What the task requires:
The answer must consist of each line below that contains the word "attach", copied in full.

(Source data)
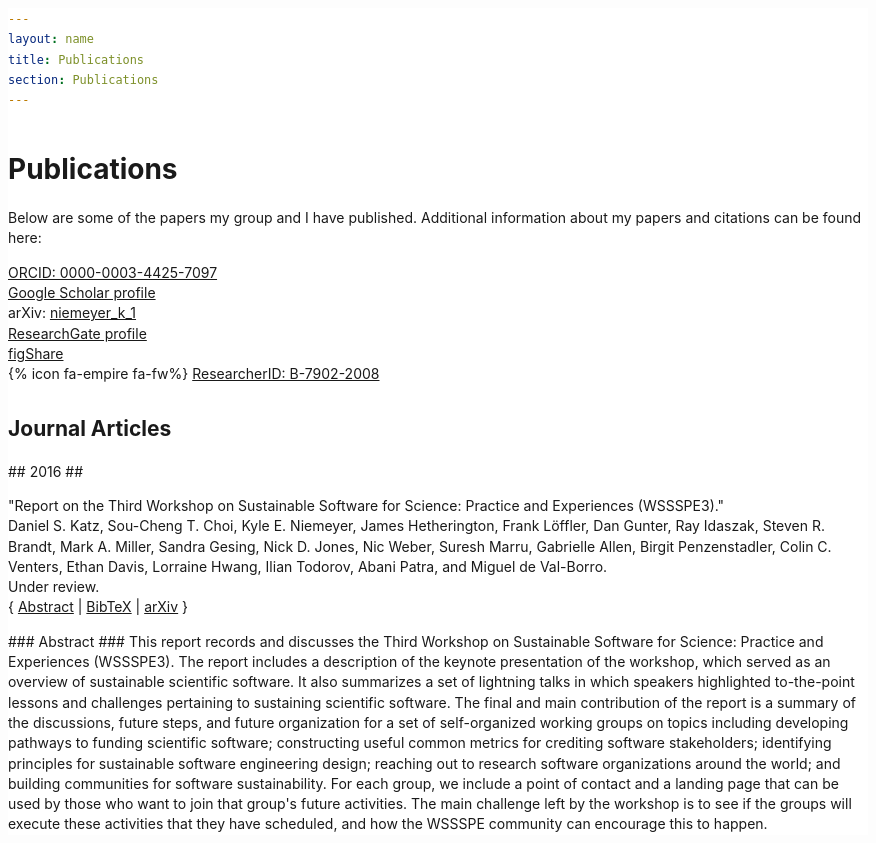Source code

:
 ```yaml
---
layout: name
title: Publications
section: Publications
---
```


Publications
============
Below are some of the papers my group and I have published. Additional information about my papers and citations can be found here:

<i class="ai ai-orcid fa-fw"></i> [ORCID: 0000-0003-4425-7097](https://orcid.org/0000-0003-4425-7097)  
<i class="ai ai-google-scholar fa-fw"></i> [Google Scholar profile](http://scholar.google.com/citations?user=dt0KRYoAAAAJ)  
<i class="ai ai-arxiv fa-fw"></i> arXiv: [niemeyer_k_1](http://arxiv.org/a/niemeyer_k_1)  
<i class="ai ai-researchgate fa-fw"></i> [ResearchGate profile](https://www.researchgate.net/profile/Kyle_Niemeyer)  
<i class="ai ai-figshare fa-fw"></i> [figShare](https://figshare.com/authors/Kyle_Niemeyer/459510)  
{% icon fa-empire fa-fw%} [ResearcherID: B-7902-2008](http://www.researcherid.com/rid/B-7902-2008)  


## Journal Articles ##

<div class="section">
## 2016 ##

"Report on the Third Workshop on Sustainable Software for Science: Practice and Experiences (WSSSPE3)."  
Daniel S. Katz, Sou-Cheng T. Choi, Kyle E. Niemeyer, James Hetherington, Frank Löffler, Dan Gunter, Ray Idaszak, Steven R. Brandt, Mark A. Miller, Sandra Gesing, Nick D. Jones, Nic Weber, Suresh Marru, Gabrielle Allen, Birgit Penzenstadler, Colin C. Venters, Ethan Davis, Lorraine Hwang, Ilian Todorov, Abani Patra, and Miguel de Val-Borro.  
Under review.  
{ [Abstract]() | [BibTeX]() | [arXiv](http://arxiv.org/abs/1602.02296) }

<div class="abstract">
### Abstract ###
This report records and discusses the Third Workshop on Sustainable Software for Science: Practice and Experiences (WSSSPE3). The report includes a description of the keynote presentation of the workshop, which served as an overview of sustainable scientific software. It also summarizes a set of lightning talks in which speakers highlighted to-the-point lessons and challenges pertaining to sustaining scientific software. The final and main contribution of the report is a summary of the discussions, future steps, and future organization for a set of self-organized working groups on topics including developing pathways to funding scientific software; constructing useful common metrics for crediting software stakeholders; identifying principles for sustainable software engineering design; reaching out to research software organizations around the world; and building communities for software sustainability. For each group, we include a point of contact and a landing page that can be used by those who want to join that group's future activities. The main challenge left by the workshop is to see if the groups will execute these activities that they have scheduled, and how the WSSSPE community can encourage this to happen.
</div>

---

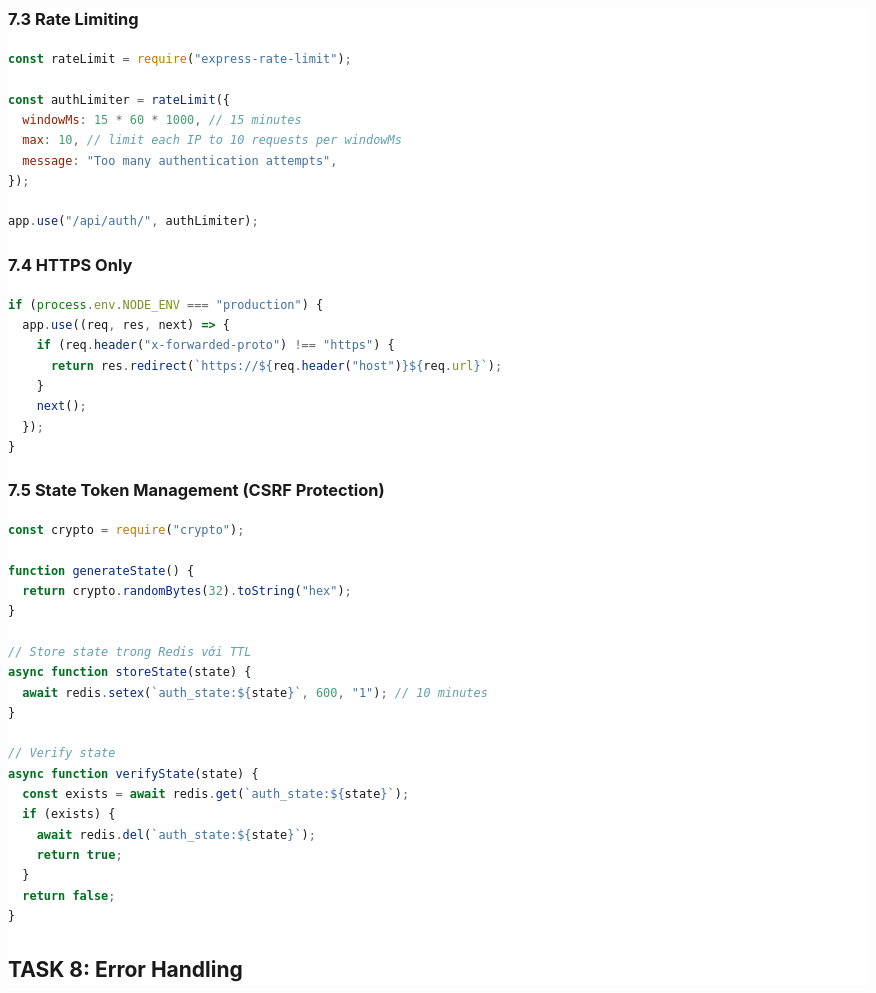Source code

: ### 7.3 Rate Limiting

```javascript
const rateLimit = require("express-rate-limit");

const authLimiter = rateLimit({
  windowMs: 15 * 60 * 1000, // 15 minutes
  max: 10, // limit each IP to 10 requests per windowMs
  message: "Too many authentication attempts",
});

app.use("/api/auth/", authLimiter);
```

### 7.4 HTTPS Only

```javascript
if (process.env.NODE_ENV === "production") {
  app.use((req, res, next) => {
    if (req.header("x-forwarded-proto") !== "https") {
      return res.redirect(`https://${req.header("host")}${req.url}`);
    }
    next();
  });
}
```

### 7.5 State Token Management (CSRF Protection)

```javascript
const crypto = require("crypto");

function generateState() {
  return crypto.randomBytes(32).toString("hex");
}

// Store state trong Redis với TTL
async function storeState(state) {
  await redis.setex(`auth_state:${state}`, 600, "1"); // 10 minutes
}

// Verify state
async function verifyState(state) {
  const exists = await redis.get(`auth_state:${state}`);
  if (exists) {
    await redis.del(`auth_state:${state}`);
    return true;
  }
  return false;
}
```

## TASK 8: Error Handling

---

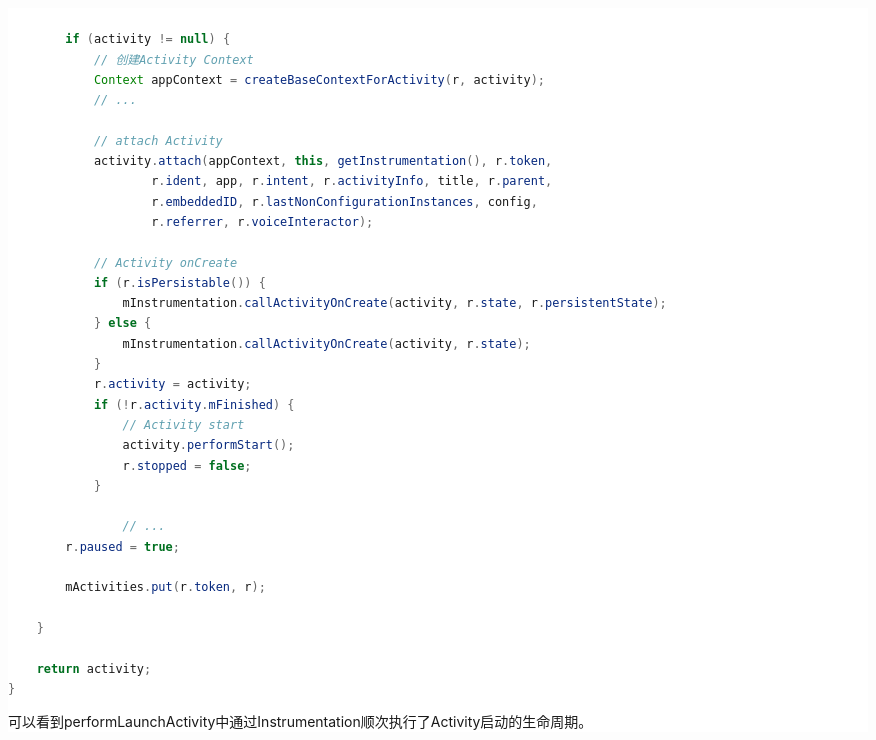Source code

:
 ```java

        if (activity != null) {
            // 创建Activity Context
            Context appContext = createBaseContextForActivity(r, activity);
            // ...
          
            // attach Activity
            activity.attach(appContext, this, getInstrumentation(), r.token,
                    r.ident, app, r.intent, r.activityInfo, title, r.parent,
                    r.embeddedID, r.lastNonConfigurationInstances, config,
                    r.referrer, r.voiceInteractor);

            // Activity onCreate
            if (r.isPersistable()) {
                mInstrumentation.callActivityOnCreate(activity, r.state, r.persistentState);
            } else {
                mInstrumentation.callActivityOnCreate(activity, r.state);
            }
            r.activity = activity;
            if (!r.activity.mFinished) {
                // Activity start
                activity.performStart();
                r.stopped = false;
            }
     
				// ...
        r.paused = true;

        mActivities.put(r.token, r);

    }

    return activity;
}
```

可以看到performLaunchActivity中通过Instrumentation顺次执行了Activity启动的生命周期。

Written answer:
            // attach Activity
            activity.attach(appContext, this, getInstrumentation(), r.token,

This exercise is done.